Knapp dreieinhalb Jahre später schwanken die Liberalen in den Umfragen um die fünf Prozent, stehen also ungefähr da, wo sie auch 2013 standen. Stabilisierung auf wackeligem Niveau. Mit der AfD ist freilich ein weiterer Spieler auf dem Feld. Eine Partei, bei der die Unzufriedenen, Frustrierten und Genervten ihre Verärgerung besonders öffentlichkeitswirksam abladen können.

Von der wilden Wut der Vergessenen wird die Oppositionspartei FDP kaum profitieren. Doch die Vergessenen waren ohnehin nie ihre Klientel. Nicht die AfD ist das Problem der FDP, sondern die FDP.

In einer Welt, in der Zentrifugalkräfte die Grundfesten des nationalen wie internationalen Zusammenlebens zu zerreißen drohen, braucht es einen starken Staat, der diese Mächte zu bändigen versucht. Indem er Regeln setzt, indem er Präsenz zeigt, indem er dem Terror trotzt, indem er Hunderttausende Flüchtlinge integriert, indem er den Feinden der offenen Gesellschaft zugleich mit Wehrhaftigkeit und innerer Liberalität entgegentritt.
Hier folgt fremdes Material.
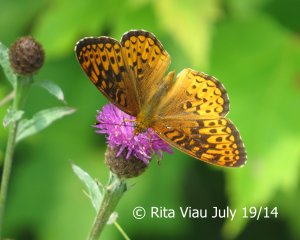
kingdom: Animalia
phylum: Arthropoda
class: Insecta
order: Lepidoptera
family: Nymphalidae
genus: Speyeria
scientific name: Speyeria atlantis
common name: Atlantis Fritillary
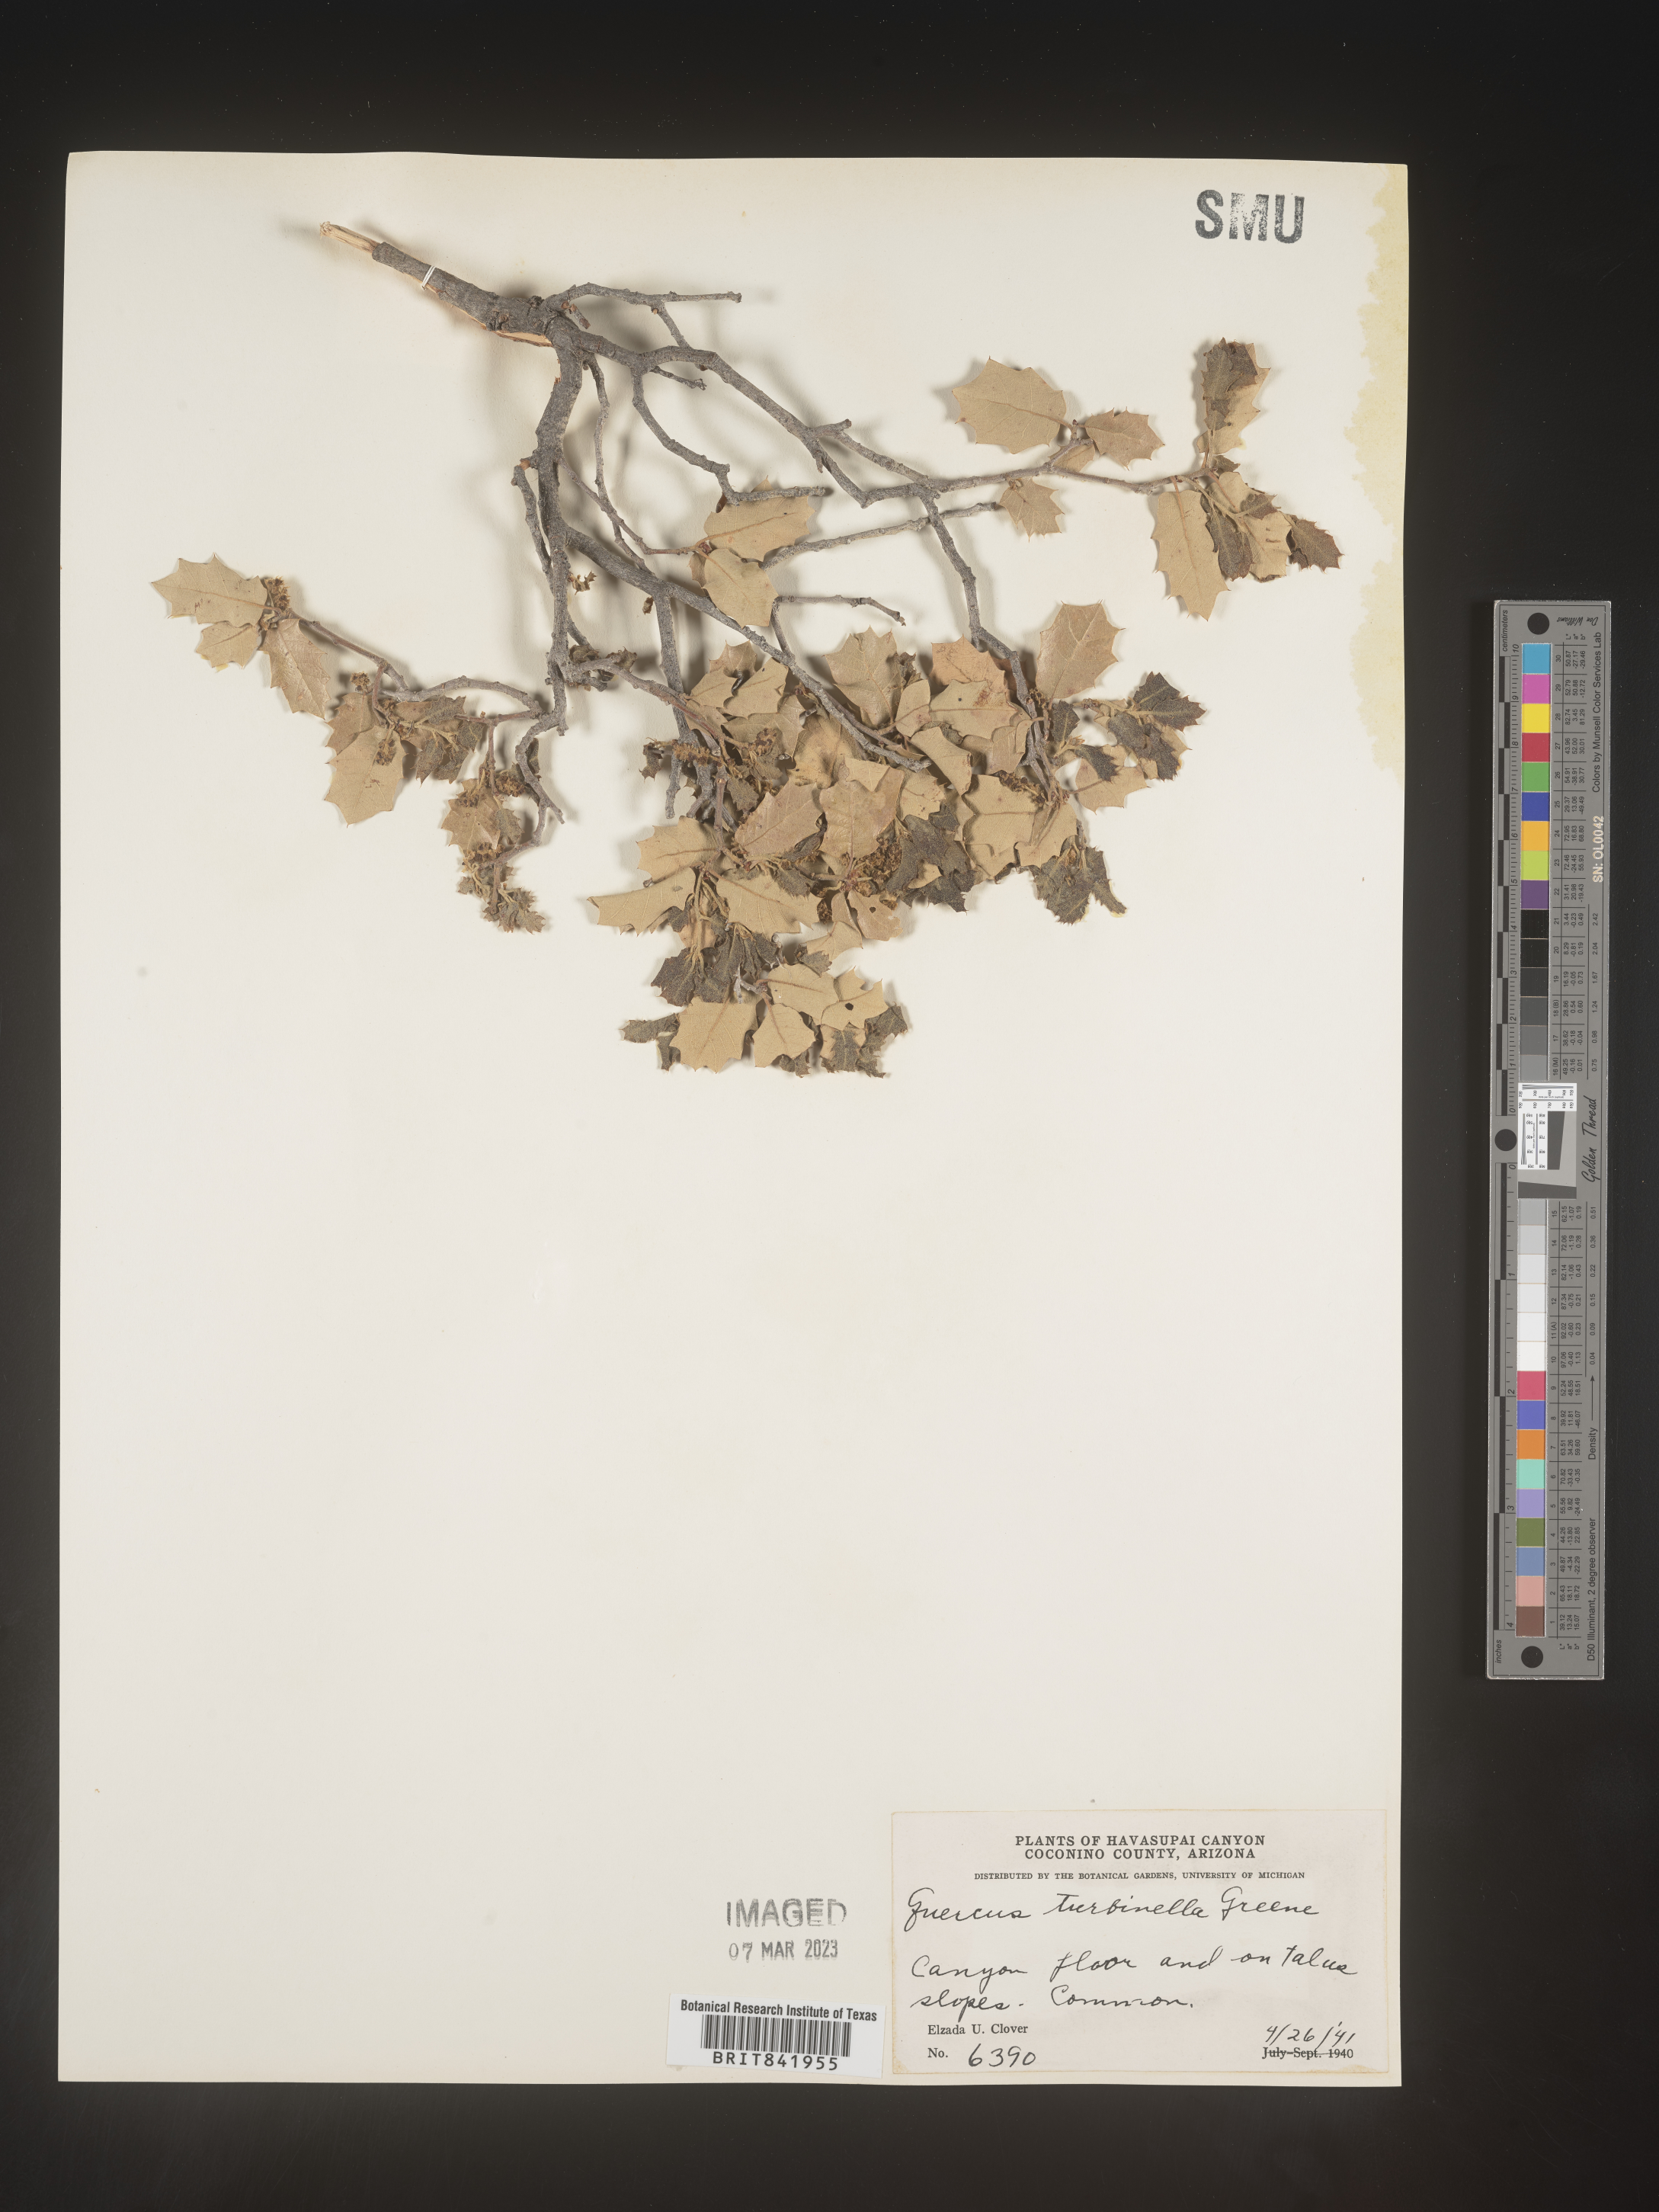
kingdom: Plantae
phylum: Tracheophyta
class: Magnoliopsida
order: Fagales
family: Fagaceae
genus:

Und was macht die FDP? Sie redet von Regelungswut, von Bürokratismus, davon, dass es vielen besser geht, wenn es weniger Staat gibt. Sie redet also so, wie sie immer geredet hat, als der Neoliberalismus noch als Glücksversprechen galt und nicht als Ursache einer globalen Finanz-, Wirtschafts- und Demokratiekrise ausgemacht war. Rückkehr in eine verlorene Welt.

Dieser Artikel stammt aus der ZEIT Nr. 2 vom 5.1.2017.

Ist ja auch schwer, eine Lücke zu finden. Die gesellschaftspolitische Liberalität, die Lindners Freidemokraten anbieten, findet sich längst auch bei den Wettbewerbern von der CDU bis hin zur Linken. Doch der FDP-Chef Christian Lindner hat einen Platz entdeckt, den er mit seiner Partei nun entschlossen besetzen will: Wem die CDU zu sozialdemokratisch, die AfD zu unappetitlich und der Blick in die Zukunft zu weichgezeichnet ist, der soll FDP wählen. Auf diese Merkel-Frustrierten mit Anti-AfD-Gen richtet die FDP zur Bundestagswahl hin alles aus. Von der Äquidistanz zu Union und SPD, die Lindner ursprünglich im Blick hatte, ist keine Rede mehr.

Lindner behauptet gern und oft, die FDP sei der größtmögliche Gegenentwurf zu den Rechtspopulisten der AfD. In seinen Reden zieht er aber viel lieber mit großer rhetorischer Verve über die vermeintliche Verbotspartei, die Grünen, her. Lindner hat seinen Ersatzpopulismus gefunden, Tenor: Wer die Grünen noch mehr verachtet als alles andere, was er nicht mag, kann ruhig FDP wählen. Für sein Grünen-Bashing wird Lindner regelmäßig gefeiert.

Das sollte ihn nicht zu sehr nach oben tragen. Anhänger jubeln immer. Erst wenn Lindner Leute gewinnt, die sich sagen: Moment mal, die FDP sollte man vielleicht ernst nehmen– erst dann kann sie dauerhaft Erfolg haben.